Closed Lain810 closed 2 years ago
The performance of FedAvg is not as good as FedGen simply because the Trainloader does not have a shuffle. After fixing the bugs Fedgen is not as effective as Fedavg.
Thanks for your interest in this repo. Could you let me know which dataset and which data loader you were referring to?
userbase.py line 32 'self.trainloader = DataLoader(train_data, self.batch_size, drop_last=False)' is wrong, and should be corrected to 'self.trainloader = DataLoader(train_data, self.batch_size, drop_last=False, shuffle=True)'. This bug reduces the performance of Fedavg.
Thanks. I was looking at the same place and re-running the experiments.
After specifically adding shuffle=True
for the train dataloder:
https://github.com/zhuangdizhu/FedGen/blob/7c6441b95b8e49443e7a4c597bd8982d1e3ee233/FLAlgorithms/users/userbase.py#L32
I got the updated accuracy for both algorithms
Algorithm: FedAvg , Accuracy = 90.71 %, deviation = 1.17 Algorithm: FedGen , Accuracy = 95.68 %, deviation = 0.20
I am using the following script to generate the results:
python main.py --dataset Mnist-alpha0.1-ratio0.5 --algorithm FedAvg --batch_size 32 --num_glob_iters 200 --local_epochs 20 --num_users 10 --lamda 1 --learning_rate 0.01 --model cnn --personal_learning_rate 0.01 --times 3
python main.py --dataset Mnist-alpha0.1-ratio0.5 --algorithm FedGen --batch_size 32 --num_glob_iters 200 --local_epochs 20 --num_users 10 --lamda 1 --learning_rate 0.01 --model cnn --personal_learning_rate 0.01 --times 3
And for plotting the results:
python main_plot.py --dataset Mnist-alpha0.1-ratio0.5 --algorithms FedAvg,FedGen --batch_size 32 --local_epochs 20 --num_users 10 --num_glob_iters 200 --plot_legend 1
The current results indicate that FedGen still performs obviously better after setting shuffle=True, although both algorithms got improved.
I might need to update the results for other dataset settings as well with shuffle=True, but based on the current result, I expect the new experiments will not change the major conclusion of the paper.

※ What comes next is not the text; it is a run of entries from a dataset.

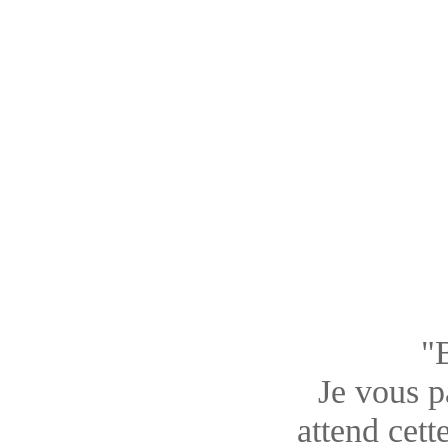
"
Je vous pa
attend cett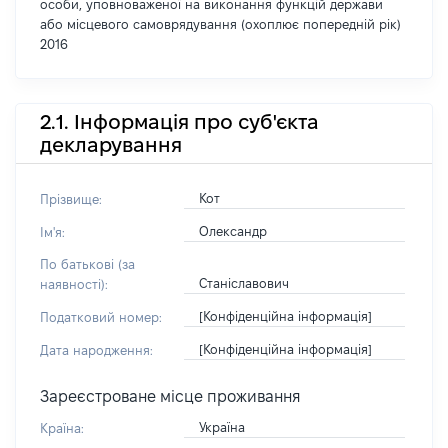
особи, уповноваженої на виконання функцій держави
або місцевого самоврядування (охоплює попередній рік)
2016
2.1. Інформація про суб'єкта
декларування
Кот
Прізвище:
Олександр
Ім'я:
По батькові (за
Станіславович
наявності):
[Конфіденційна інформація]
Податковий номер:
[Конфіденційна інформація]
Дата народження:
Зареєстроване місце проживання
Україна
Країна: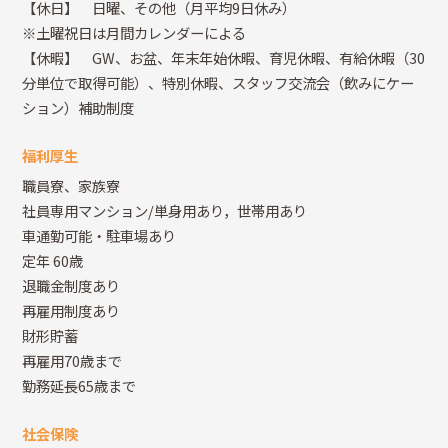
【休日】 日曜、その他（月平均9日休み）
※土曜祝日は月間カレンダーによる
【休暇】 GW、お盆、年末年始休暇、育児休暇、有給休暇（30
分単位で取得可能）、特別休暇、スタッフ交流会（飲みにケー
ション）補助制度
福利厚生
職員寮、家族寮
社員専用マンション/単身用あり，世帯用あり
車通勤可能・駐車場あり
定年 60歳
退職金制度あり
再雇用制度あり
財形貯蓄
再雇用70歳まで
勤務延長65歳まで
社会保険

Not handling the BN layer parameters correctly can also have a significant impact on FedAvg. You can try using LeNet without the BN layer, the most common Mnist baseline, with an accuracy of at least 95%.
The testing part of the code is also strange, why is it tested on “selected user”, shouldn't the global accuracy be tested on the global test set. And the code seems to run only on the cpu.
Not handling the BN layer parameters correctly can also have a significant impact on FedAvg. You can try using LeNet without the BN layer, the most common Mnist baseline, with an accuracy of at least 95%.
Thanks for the pointer to the benchmark model. Handling BN layers is another intriguing topic in FL. Regarding this specific project, we were mainly focusing on data heterogeneity and hence applied the same architecture for all algorithms. FL without BN layers may lead to changes in the Fagen generator configuration as well, which is something I would explore once I have more bandwidth.
The testing part of the code is also strange, why is it tested on “selected user”, shouldn't the global accuracy be tested on the global test set. And the code seems to run only on the cpu.
To make it clear, we tested on ALL test dataset with selected = False, https://github.com/zhuangdizhu/FedGen/blob/0bfd4e1209e23ec843b40f56272d61a16ea86246/FLAlgorithms/servers/serverbase.py#L224
which means all users will be selected for evaluation. We UNIFORMLY and EVENLY distributed the TEST dataset to all users, therefore it is the same as performing evaluation on the global test dataset. This is the same strategy adopted by other FL implementations, e.g. this one https://github.com/CharlieDinh/pFedMe.
The performance of FedAvg is not as good as FedGen simply because the Trainloader does not have a shuffle. After fixing the bugs Fedgen is not as effective as Fedavg.